In both cases, the government has been more absent than present, late and uncoordinated in providing assistance, listless and permissive in regulating construction companies, and did not accept a single observation on the subject in its first five years. Moreover, it was determined to deprive experts and social organizations of the opportunity to bring their content and knowledge to the national agenda, demonizing and ignoring what they have to say.

Therefore, although the scenes of the population, especially those from more rural east and the marginal suburbs, running with their few belongings to shelters or cleaning their flooded houses with whatever they could find, are invariably the same every year, during these days of emergency, the nation could see how a centralized government looks, hesitant to provide public information to people and with institutions that have lost strength and teeth due to that very eagerness.

LPG: https://www.laprensagrafica.com/opinion/La-emergencia-retrato-de-modo-fiel-al-gobierno-20240623-0051.html

La emergencia retrató de modo fiel al gobierno

La emergencia concluyó con decenas de fallecidos y una nueva reiteración de la vulnerabilidad del territorio salvadoreño. Aunque la escena de inundaciones, escorrentías y ciudadanos albergados temporalmente mientras sus pertenencias quedan al azar de la naturaleza se repite cada año, en este episodio quedó expuesta de modo particular la descoordinación de algunas instituciones y lo trabajoso que serán los siguientes años para las nuevas municipalidades, sin duda el primer frente y el único que puede ser efectivo para brindar las primeras alertas a la población más frágil.

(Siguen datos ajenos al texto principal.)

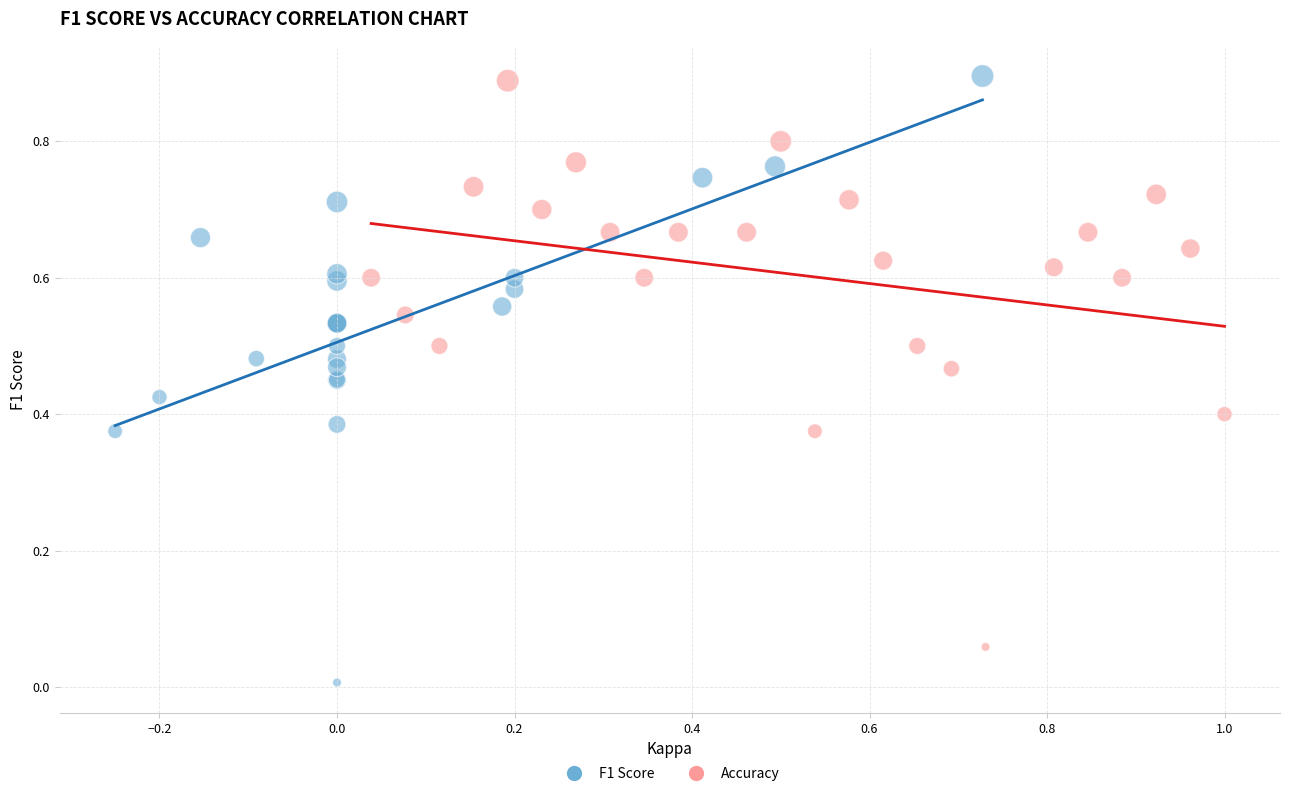

Which series has the widest spread of Y values?

F1 Score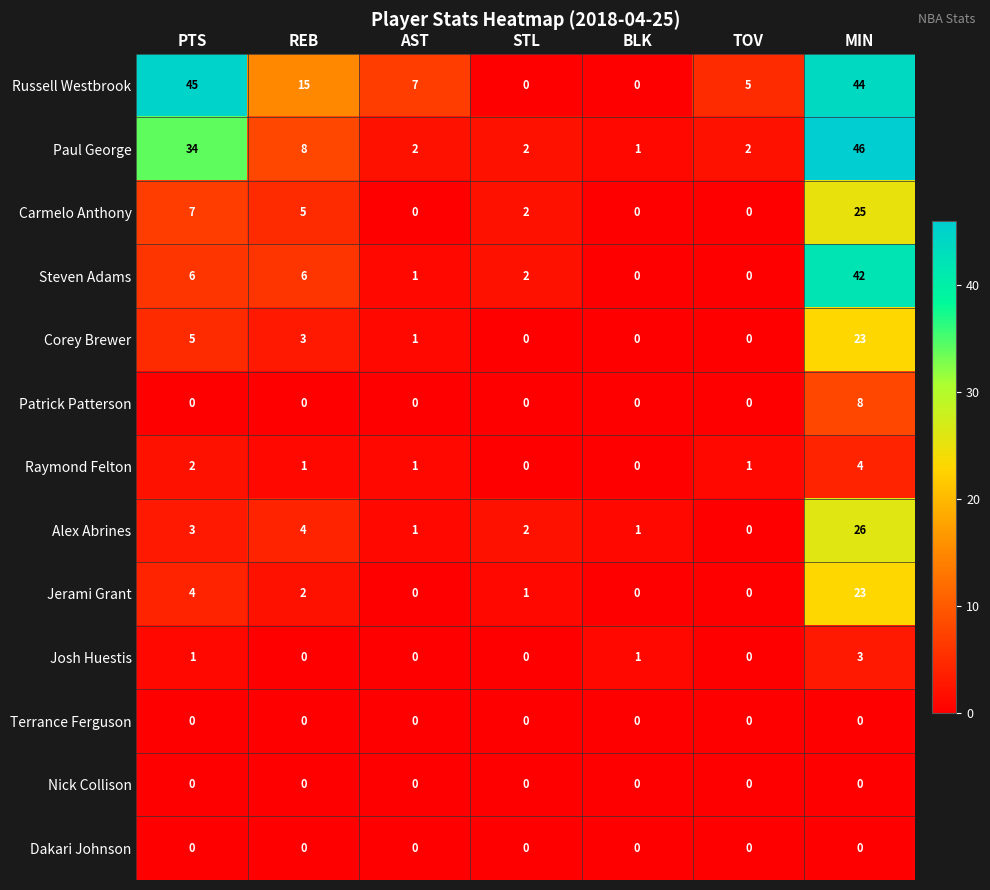

Which category has the highest value in the Corey Brewer series?

MIN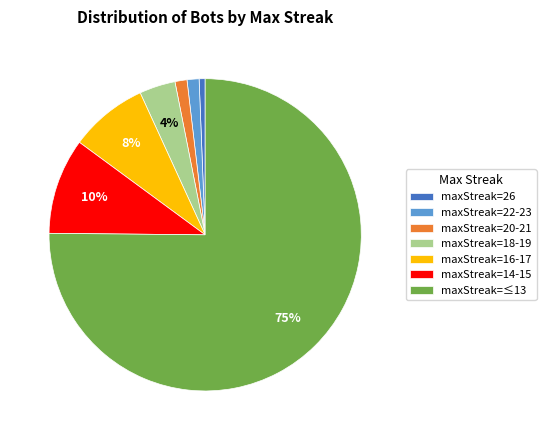

To the nearest percent, what is the average slice percentage?

14%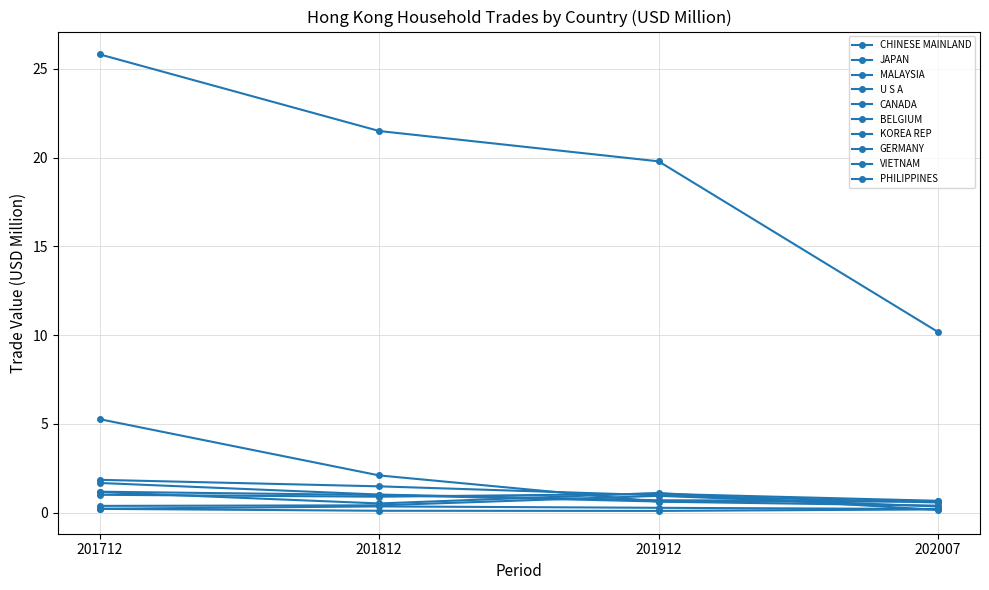

What is the maximum value shown in the chart?

25.8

Una de las principales incongruencias fue la del Ministerio de Educación, que obligó al personal docente a abrir los centros escolares y a esperar al alumnado en dieciocho municipios pese a que los riesgos en la alerta naranja eran en todo el país. El ministerio pretendió salir del apuro con el alegato de que los casos particulares de centros educativos en riesgo serían analizados por la correspondiente dirección departamental; en realidad, las eventuales amenazas para los estudiantes no tuvieron que ver con la gravedad del fenómeno sino con lo descuidada de la infraestructura.

Pese a que al inicio de su primer quinquenio en el poder, el mandatario prometió remodelar cinco mil quinientas escuelas en cinco años, es un lugar común entre la población que esa fue una declaración demagógica. Sólo en ese periodo, dos de los titulares de la cartera ofrecieron llevar a la práctica esa promesa; en este momento no es la oposición ni los sectores de pensamiento independiente ni los sindicatos magisteriales los que echan al traste esas declaraciones, es la realidad la que lo hace.

Pero la principal incongruencia es entre lo laxos que se han vuelto los controles de Medio Ambiente y Recursos Naturales en materia urbanística; la velocidad y facilidad de la tramitología, elogiada por los desarrolladores y por todos aquellos que equivalen a rajatabla construcción con desarrollo está a la base de muchos de los inconvenientes reportados en el Gran San Salvador. Las escorrentías llenas de tierra, signo de la erosión de los suelos en los distritos de mayor explotación arquitectónica, y las inundaciones en trechos y zonas donde no se habían reportado antes se debe a ese prurito de los inversionistas en ese rubro; se han aprovechado de la oportunidad que ofrece una administración indolente pero las señales de alarma están a la vista.

En ambos casos, el gobierno ha estado más ausente que presente, tardío y descoordinado en materia asistencial, abúlico y permisivo al regular a las constructoras además de que no aceptó en sus primeros cinco años una sola observación en la materia. Es más, se empeñó en privar a los expertos y a la organización social de la oportunidad de llevar su contenido y conocimiento a la agenda nacional, satanizando e ignorando lo que tienen para decir.

Así pues, aunque las escenas de la población, en especial la del oriente más rural y la de los suburbios marginales corriendo con sus pocas pertenencias a los albergues o limpiando con lo que pudieron sus viviendas anegadas, son invariablemente las mismas de todos estos años, en estos días de emergencia la nación pudo observar cómo luce un gobierno centralizado, receloso de brindarle a la gente la información pública y con instituciones que han perdido fuerza y dientes por ese mismo afán.